The third brief examines some of the efforts currently underway to create state-level nursing workforce data systems and highlights some of the most promising approaches to collecting data, and determining the kinds of data to collect. The researchers encourage states planning to create nursing workforce data systems to engage in some of these practices, including:
·         Using online data collection systems because they lower costs and improve data quality.
·         Using in-house information technology expertise to reduce cost, increase flexibility, and promote ownership of the data collection system.
·         Ensuring that questions and data values are consistent from year to year.
·         Avoiding using open-ended or subjective questions in the data collection process.
·         Working with the MDS to ensure consistency without compromising a state’s ability to do longitudinal comparisons.

 “Accurate, comparable, and constantly updated data on the nursing workforce are crucial to justify funding requests, influence nursing education program planning, inform regulatory policies, identify areas where there are shortages, and forecast employment needs,” said Fraher. “But there is a great deal of planning and groundwork that must be laid to create a system for collecting and analyzing the right kinds of data to serve those purposes. These briefs are intended to provide guidance to help states build the data systems that will inform the range of nursing workforce policy decisions.”
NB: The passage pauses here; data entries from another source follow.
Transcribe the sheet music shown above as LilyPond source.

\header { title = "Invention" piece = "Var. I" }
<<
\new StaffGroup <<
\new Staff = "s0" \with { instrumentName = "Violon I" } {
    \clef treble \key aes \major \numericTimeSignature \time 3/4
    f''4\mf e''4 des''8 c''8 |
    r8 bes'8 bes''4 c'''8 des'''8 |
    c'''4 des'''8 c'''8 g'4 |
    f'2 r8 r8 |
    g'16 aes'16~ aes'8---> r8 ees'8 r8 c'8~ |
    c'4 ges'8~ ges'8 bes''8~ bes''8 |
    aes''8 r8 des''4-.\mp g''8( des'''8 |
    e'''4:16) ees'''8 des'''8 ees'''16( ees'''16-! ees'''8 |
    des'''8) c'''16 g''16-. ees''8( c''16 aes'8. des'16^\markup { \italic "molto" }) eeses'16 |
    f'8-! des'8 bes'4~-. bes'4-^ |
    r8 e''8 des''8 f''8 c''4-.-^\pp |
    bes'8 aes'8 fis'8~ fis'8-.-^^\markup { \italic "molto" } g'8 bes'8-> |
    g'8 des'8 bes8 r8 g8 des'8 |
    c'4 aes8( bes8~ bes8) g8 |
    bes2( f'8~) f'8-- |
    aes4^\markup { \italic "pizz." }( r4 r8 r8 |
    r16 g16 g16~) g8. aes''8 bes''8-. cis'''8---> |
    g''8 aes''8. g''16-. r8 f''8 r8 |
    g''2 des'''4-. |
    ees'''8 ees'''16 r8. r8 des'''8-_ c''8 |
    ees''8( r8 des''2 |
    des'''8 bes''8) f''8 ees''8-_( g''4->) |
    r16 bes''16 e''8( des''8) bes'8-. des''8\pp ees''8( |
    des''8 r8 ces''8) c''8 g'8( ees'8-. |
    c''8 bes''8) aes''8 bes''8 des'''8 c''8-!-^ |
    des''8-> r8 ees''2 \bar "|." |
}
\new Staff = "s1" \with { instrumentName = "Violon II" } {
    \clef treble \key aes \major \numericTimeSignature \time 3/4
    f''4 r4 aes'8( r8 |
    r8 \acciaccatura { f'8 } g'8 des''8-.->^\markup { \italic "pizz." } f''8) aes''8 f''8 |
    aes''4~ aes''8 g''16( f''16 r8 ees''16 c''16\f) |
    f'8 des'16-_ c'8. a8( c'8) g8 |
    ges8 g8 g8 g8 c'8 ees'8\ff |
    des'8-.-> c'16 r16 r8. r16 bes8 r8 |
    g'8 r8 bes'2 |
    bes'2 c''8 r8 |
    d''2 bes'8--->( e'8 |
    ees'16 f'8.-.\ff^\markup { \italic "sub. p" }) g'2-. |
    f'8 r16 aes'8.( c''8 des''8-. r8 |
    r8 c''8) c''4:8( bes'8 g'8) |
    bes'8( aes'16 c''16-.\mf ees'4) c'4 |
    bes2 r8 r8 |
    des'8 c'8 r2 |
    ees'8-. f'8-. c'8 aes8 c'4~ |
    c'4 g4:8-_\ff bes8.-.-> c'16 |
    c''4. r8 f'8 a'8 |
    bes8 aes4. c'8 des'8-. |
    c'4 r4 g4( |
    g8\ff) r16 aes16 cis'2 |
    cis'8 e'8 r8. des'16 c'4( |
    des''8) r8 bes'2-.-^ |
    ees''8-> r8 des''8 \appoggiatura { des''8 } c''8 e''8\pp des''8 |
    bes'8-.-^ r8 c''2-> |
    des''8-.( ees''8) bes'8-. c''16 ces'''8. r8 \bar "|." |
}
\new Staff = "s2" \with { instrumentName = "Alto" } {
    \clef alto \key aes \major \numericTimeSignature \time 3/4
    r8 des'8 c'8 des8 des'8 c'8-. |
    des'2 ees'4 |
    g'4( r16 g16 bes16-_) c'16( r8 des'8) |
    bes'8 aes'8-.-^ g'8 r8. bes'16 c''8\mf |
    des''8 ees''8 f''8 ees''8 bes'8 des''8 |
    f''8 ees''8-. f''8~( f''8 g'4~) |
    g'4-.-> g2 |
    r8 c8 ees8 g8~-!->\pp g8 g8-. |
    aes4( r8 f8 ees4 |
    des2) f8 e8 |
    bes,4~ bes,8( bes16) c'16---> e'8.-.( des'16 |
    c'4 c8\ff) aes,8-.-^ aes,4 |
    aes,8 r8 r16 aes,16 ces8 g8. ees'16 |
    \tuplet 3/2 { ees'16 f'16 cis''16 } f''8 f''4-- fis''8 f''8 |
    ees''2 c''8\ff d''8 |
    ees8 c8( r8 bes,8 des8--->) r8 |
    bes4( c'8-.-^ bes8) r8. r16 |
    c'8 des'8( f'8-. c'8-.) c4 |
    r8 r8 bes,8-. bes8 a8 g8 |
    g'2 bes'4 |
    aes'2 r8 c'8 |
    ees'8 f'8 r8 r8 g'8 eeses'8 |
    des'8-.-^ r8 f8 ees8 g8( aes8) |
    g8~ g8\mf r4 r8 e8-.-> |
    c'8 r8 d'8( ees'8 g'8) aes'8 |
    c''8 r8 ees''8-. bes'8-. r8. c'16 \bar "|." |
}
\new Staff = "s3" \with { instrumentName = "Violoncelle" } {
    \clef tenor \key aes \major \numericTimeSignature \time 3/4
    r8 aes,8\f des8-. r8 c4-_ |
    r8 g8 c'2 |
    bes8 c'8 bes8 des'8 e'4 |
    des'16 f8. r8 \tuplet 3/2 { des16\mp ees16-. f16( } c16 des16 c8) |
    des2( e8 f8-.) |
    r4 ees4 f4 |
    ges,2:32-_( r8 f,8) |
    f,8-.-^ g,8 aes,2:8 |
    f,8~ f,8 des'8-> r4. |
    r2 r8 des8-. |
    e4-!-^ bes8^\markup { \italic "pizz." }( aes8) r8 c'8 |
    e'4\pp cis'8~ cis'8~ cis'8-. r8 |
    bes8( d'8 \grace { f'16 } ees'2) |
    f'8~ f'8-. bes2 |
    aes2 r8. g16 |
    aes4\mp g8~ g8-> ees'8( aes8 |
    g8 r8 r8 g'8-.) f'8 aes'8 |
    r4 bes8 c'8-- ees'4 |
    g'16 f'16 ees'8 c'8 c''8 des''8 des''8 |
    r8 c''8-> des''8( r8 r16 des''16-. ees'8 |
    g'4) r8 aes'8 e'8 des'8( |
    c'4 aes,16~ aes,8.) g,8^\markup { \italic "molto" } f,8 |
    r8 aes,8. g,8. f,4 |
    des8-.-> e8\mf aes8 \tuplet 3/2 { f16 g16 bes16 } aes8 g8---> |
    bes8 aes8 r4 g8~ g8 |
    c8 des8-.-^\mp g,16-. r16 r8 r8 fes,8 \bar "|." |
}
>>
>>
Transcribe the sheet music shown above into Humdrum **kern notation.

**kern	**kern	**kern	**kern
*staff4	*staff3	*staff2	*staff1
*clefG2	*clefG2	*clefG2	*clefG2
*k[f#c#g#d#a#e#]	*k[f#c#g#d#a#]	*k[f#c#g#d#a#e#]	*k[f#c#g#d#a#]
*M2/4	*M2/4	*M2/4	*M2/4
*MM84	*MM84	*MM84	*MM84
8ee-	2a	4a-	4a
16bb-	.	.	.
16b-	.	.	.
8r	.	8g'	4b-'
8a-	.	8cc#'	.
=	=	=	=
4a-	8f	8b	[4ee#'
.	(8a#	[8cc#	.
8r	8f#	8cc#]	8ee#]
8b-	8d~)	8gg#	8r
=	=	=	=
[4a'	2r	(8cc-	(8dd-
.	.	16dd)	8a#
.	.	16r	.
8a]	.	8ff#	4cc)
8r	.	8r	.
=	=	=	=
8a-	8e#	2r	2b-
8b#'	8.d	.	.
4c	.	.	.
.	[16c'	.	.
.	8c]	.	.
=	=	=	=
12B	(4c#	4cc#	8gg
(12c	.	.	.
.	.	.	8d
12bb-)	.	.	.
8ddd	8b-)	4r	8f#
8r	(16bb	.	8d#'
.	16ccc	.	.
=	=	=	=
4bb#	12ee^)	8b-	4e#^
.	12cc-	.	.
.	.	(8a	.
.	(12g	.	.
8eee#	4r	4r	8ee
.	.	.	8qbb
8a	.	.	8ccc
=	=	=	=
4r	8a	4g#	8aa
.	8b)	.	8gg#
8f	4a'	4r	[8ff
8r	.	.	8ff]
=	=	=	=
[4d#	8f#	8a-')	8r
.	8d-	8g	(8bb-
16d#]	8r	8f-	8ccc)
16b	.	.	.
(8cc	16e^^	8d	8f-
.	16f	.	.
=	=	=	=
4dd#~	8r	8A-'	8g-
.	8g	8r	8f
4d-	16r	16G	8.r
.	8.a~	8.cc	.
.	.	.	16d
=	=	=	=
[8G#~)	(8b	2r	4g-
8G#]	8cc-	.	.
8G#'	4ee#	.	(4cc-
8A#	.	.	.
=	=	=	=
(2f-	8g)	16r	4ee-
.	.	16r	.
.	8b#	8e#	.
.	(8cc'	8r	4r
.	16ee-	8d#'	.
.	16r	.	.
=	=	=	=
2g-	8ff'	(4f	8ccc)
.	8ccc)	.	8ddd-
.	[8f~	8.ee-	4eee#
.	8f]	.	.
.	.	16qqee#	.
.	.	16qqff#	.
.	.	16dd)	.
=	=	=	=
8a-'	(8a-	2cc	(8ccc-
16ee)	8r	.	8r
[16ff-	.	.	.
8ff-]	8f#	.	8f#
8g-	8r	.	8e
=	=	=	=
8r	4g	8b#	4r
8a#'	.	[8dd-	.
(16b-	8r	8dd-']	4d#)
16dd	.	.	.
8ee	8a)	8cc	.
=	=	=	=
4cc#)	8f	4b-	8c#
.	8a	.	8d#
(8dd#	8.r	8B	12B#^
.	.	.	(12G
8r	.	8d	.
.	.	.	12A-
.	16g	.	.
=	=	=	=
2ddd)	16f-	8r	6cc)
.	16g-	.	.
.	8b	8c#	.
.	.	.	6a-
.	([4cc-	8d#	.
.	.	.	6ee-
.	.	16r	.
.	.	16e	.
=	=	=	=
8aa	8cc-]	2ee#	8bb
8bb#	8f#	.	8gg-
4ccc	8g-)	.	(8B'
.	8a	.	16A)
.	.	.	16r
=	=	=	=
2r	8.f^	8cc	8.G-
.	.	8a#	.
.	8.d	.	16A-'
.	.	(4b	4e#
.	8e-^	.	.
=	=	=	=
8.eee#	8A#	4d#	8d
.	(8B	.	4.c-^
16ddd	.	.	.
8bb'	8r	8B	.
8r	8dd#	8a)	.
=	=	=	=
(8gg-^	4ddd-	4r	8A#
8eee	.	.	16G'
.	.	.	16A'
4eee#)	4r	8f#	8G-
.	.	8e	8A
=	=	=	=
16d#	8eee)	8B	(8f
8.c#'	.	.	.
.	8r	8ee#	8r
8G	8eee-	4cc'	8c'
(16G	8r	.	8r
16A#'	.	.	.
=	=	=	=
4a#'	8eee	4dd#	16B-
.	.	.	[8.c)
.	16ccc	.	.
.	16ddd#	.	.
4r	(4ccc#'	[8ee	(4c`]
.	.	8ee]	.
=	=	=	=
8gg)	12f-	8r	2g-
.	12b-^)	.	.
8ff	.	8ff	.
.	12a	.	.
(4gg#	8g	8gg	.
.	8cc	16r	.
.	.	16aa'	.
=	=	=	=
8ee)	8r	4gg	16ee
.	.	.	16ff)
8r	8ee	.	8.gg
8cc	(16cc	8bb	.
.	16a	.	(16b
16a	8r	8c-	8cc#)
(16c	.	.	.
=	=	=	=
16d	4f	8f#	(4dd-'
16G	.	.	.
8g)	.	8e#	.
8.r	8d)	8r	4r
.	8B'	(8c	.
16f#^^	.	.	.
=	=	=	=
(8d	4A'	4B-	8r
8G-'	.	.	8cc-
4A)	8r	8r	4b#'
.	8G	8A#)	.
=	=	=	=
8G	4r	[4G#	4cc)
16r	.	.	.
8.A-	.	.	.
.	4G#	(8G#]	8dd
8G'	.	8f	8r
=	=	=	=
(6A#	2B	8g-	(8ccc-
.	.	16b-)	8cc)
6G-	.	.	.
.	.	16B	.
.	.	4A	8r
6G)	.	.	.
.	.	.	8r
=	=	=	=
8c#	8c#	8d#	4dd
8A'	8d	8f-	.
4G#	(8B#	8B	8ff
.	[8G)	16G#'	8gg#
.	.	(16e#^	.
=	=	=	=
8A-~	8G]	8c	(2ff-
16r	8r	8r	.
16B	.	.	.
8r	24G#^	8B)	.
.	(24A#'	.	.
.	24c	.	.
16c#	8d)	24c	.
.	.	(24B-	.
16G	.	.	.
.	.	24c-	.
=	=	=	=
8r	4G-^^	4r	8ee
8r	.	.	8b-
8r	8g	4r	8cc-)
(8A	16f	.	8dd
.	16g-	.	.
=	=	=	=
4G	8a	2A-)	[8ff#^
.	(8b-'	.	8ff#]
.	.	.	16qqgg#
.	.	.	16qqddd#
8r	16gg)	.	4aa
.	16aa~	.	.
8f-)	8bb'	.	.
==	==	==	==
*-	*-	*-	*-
INQRI supports interdisciplinary teams of nurse scholars and scholars from other disciplines to address the gaps in knowledge about the relationship between nursing and health care quality. It is helping to advance the recommendations of the Institute of Medicine’s landmark report, The Future of Nursing: Leading Change, Advancing Health, which include fostering interprofessional collaboration and preparing and enabling nurses to lead change. By requiring research teams to include a nurse scholar and at least one scholar from another health care discipline, INQRI not only fosters interprofessional collaboration, the Initiative also increases the methodological rigor of the research conducted.